The two founders developed a business plan to make non-traditional home loans and opened a 900-square-foot office in a Rancho Bernardo strip mall above a car repair shop.
Their expectations were simple and lofty.
“Our plan was to start a mortgage company designed someday, somehow to go to Wall Street, raise money and be a large company,” McKewon said.
– Creative Financing
In the early years, Accredited founders were the main sources of funding for the loans.
“We were loaning all our own money, putting up the funds one day, and selling the loan the next in order to have more money to lend,” McKewon said.
By early 1994, the company signed an agreement with Aames Home Loan of Los Angeles, a buyer of many of its loans, which included a credit line of $2.5 million. That line gave Accredited some breathing room and helped fuel an expansion of offices into Northern California and the Northwest.
Later that same year, Accredited was able to attract $5 million in venture capital financing from Crosspoint Venture Partners and Enterprise Partners. The investment capital allowed the firm to expand its offices and double its loan production. “We got out of our VW and climbed into a Chevy Impala in 1995 and drove that car until 1997, and then we upgraded to a Mercedes,” McKewon said, referring to obtaining even more lines of credit, and expanding to more offices. The expansion pushed the loan originations to $300 million.

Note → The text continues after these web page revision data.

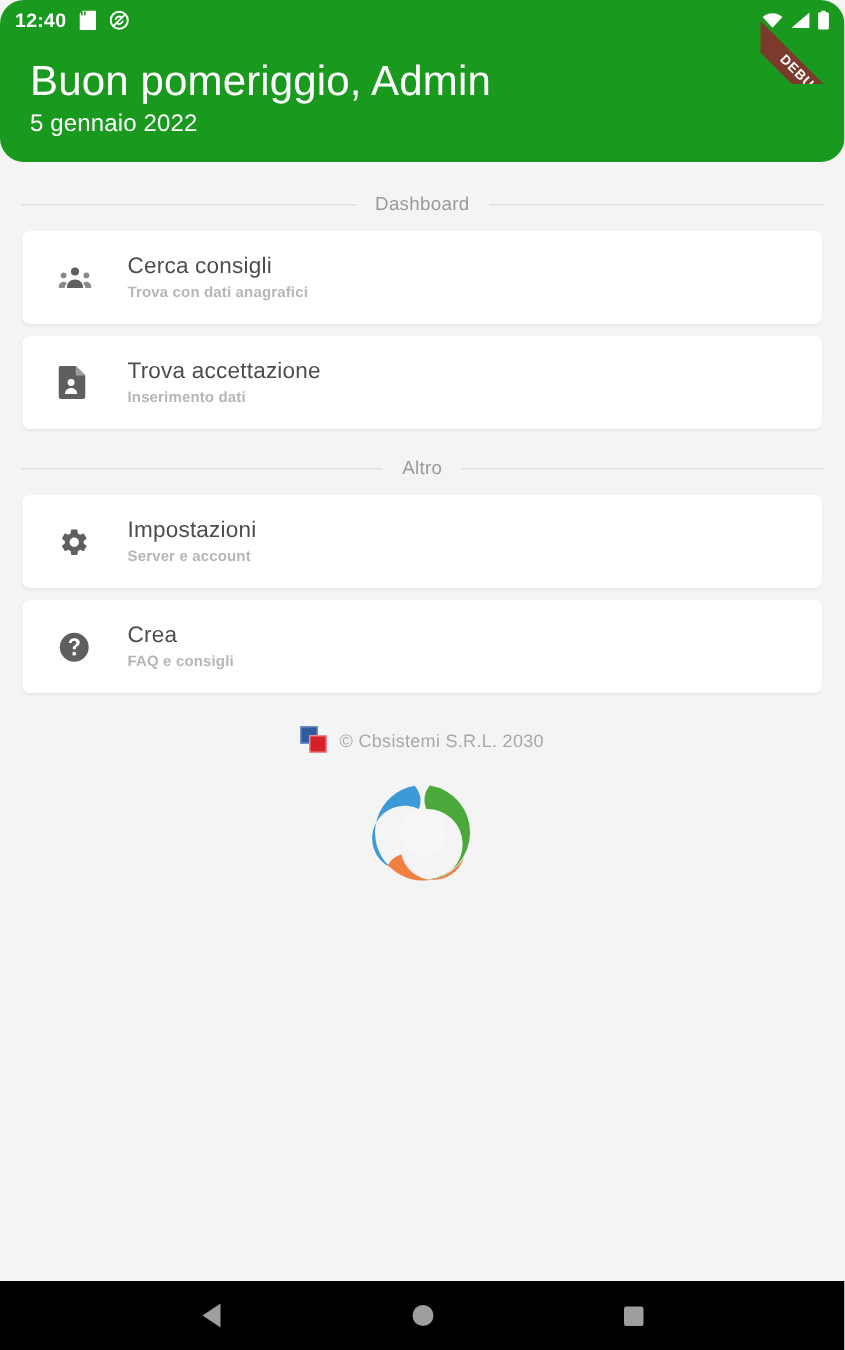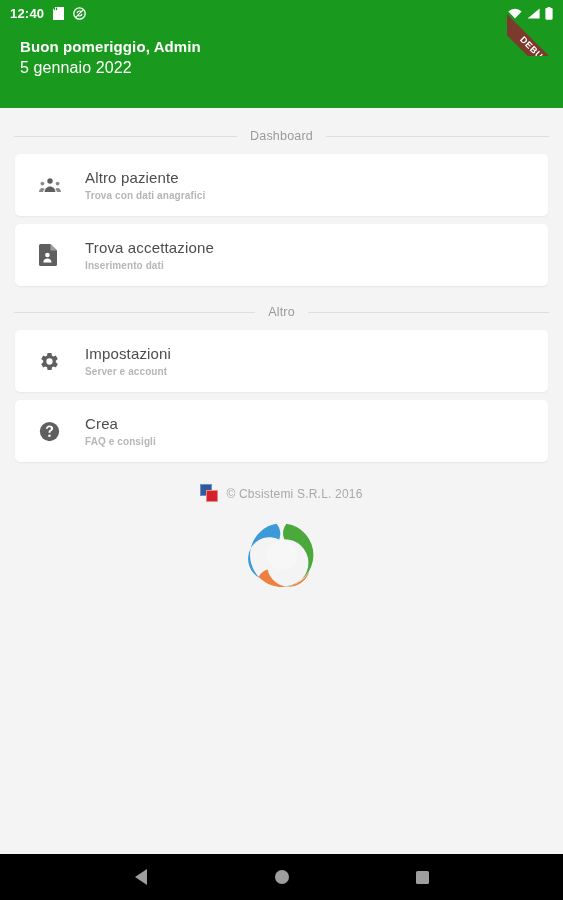--- a/index.html
+++ b/index.html
@@ -31,6 +31,7 @@
     height: 108px;
     flex: 0 0 108px;
     overflow: hidden;
+    border-radius: 16px;
   }
 
   .statusbar {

In tandem with the loan production, Accredited boosted its employment from about 50 in 1995 to 833 today, including 270 at its San Diego headquarters. It operates six full-service offices in Atlanta, Bethesda, Md., Chicago, Cincinnati, San Diego and Warwick, R.I. It also operates 14 retail offices in five states where it makes direct mortgage loans to borrowers.
While many large commercial banks are now getting out of the business of subprime lending as a way of limiting their losses, Konrath says Accredited Home Lending should continue growing, even in a down economy.
Mortgage rates are at 40-year lows, and the company should improve its lending in certain new markets, he said.
The slowing economy will certainly increase the number of problem loans, but Konrath isn’t too worried.
“While we’re concerned about delinquencies, it’s a small enough piece of our business that it wouldn’t bring it all down,” he said.